So I've lived in southeast Tennessee for 10 years now, and I've seen snow probably 3 times. Every time it was an accumulation of an inch or less, and was melted by 10am.
This month alone it has snowed twice to where the accumulation exceeds 4 inches and it stuck around for more than a day. This wouldn't be so bad if we didn't live on a very steep hill along a sidestreet where the town has no snow plows or salt trucks.
Friday afternoon I got word that there was a huge snowstorm coming and schools were being let out early. I got the kids home just in time for us to watch white-out conditions from the comfort our our little home. Not so bad, right? Kinda cool, even. We took some video, pictures of the girls making a snowman in the backyard -- the usual.
Then the power went out.
I'm not usually one to whine about such an event, as I'm well-prepared for this type of thing. We have a fireplace with plenty of wood. Candles, crank-powered flashlights, board games, books... the whole nine yards.
Well, during this time, we also noticed our 3-year old cat Max acting strange. If it were under any other circumstances, we certainly could have paid more attention to his wheezing and strange meowing, but for now we had to write it off as a hairball and hope for the best. Even if we wanted to take him to the vet, we couldn't leave our driveway unless we wanted to make sure our downhill neighbors wanted a small car as a living room decoration.
The next day we all woke up to find Max laying in the hallway looking pretty sick.

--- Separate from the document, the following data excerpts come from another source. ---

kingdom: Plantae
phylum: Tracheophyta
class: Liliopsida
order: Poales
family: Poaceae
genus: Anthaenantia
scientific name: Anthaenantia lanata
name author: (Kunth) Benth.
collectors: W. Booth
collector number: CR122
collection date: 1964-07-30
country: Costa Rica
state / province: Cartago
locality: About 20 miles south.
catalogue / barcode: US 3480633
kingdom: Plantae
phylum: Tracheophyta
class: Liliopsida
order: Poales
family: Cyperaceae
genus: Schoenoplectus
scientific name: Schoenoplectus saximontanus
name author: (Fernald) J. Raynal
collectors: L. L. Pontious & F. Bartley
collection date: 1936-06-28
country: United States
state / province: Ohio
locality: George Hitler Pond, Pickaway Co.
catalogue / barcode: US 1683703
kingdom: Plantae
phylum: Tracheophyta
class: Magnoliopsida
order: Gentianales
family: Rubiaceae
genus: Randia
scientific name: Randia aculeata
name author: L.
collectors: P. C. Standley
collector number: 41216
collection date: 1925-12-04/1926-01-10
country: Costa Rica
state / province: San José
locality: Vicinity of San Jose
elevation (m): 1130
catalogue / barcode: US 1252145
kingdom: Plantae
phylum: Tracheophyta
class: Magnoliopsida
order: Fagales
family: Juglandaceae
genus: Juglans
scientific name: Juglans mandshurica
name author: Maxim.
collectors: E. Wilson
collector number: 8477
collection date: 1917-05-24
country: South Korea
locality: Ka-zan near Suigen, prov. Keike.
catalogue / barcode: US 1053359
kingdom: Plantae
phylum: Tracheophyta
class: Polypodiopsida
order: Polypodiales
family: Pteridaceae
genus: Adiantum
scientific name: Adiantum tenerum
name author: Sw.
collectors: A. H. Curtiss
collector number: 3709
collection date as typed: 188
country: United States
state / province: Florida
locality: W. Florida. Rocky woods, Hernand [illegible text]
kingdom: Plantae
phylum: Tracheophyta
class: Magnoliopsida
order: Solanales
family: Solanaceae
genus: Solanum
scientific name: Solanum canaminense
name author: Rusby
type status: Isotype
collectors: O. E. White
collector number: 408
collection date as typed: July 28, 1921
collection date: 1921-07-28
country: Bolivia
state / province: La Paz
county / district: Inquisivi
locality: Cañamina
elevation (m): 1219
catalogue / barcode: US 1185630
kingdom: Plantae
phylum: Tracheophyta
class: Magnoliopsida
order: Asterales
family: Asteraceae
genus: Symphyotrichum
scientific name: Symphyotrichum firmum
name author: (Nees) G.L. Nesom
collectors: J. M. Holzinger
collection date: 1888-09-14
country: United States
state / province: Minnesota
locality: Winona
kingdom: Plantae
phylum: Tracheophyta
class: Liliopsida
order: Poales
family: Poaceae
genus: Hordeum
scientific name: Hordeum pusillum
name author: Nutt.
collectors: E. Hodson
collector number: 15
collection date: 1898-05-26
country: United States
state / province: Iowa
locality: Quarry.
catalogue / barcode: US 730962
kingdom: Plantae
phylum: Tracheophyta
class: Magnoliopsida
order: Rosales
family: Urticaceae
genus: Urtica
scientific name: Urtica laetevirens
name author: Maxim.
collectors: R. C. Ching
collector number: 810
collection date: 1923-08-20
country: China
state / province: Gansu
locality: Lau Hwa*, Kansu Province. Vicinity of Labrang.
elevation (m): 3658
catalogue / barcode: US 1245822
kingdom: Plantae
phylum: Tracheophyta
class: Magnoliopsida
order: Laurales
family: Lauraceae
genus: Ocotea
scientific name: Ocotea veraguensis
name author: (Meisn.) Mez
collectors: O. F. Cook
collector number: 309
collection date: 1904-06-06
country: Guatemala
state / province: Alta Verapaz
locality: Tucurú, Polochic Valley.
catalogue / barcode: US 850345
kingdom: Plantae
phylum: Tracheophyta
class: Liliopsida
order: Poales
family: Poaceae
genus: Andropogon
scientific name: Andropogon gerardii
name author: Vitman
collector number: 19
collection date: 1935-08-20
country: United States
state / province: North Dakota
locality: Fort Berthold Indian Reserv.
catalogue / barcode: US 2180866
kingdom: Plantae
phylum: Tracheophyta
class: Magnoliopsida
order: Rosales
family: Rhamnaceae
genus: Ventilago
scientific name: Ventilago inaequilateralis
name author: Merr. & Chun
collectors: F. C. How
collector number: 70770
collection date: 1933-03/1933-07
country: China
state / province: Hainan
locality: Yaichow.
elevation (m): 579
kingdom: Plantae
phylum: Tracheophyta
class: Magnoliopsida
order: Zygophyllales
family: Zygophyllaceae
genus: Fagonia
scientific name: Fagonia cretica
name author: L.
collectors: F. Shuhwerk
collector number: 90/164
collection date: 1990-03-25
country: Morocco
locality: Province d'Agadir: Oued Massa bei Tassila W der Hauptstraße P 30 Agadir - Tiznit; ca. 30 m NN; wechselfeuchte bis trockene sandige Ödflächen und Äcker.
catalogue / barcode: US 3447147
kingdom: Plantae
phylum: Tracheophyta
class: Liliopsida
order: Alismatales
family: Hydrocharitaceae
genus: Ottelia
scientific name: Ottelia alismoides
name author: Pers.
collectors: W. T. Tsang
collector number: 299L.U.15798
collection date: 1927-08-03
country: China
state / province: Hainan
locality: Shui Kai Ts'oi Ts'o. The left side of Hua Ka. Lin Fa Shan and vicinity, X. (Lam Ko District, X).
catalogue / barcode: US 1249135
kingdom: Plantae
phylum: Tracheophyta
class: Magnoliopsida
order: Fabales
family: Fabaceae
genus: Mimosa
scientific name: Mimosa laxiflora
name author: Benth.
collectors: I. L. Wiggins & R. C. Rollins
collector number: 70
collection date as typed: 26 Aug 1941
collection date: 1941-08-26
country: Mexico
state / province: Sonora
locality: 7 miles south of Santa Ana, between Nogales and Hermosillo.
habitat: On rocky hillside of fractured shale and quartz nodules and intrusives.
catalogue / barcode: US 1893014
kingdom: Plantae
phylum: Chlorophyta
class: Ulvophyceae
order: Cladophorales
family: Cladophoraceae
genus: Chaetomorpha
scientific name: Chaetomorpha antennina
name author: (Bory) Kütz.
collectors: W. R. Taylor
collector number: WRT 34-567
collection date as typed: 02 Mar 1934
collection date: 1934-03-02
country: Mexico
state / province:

I picked him up and he was slow and just didn't seem like his usual vibrant, curious self. We still knew we couldn't leave the house, so ... what to do?
About an hour later he went through his little kitty door to the basement (where we have the litter box, food and water) and heard him tumble down the stairs. Ok, now this is serious. We need to do something.
We called the vet who said we needed to hurry because they were about to close due to the weather. We drove him in, sliding the whole way (it was just warm enough now to where the snow was sludge instead of ice). After some in-depth explanation by the vet about urinary blockage and a bladder the size of a baseball, we were given a choice. Emergency treatment that *could* work for now, and have a chance of coming back... all for the low low price of AT LEAST $2,000, or euthanasia.
Here I am, sitting in this small veterinary clinic exam room staring at a cat who can't even keep his head up and trying to imagine how I could ever pay $2k for anything right now. My only mode of transportation isn't even worth $2k. On top of this, AOL decided to suddenly move our pay periods back 2 weeks this month. I don't have credit cards anymore, I don't have $2k in the bank and there's nothing we could do.
It really tore me up, but mostly because I just kept thinking about how the girls would respond. They loved that cat more than anything. When they would come over on weekends, he would run to the door for his manic petting, handling and kisses. While our other cat ran downstairs to hide from them, Max embraced it. He was a good cat, and to make matters worse... they picked him out when he was a kitten.
So on the ride home, I told them that the clinic needed to keep him for awhile. They really missed him and kept saying how they hoped he's ok. I didn't know when I was going to tell them at first, but I knew I had to. We returned to our cold home, threw some new logs on the fire and played board games in the only warm room in the house. A few hours later, I broke the news and explained that the doctor had to put Max to sleep because he was in too much pain. They understood at first and took it quite well, I thought. About an hour later then came to me crying, one at a time, saying how much they missed Max. All I could do was hug them and tell them it will be alright, and that he's in kitty heaven scratching up the furniture up there now.
This morning the power came back on, but the girls are already back at their mother's. She was going out of her mind thinking about her poor babies being in a house without power (hers had power) so she came to get them. That equals about the 3rd thing I've been undermined on this week alone.
It really is times like this when you reflect on what you have and what you need. We were fine without power. We probably could have made it a few more days just fine. But despite those conditions, the loss of a good pet and the horrible weather, I had the three people with me who mattered the most, and it put things into perspective. All week long I read comments from people who tell me I'm stupid or Massively is horrible and they're going to stop reading the site forever because it's become a cess pit of horror that is ruining their lives, but when I have a weekend like this, it really forces me to step back and consider the frivolousness of it all.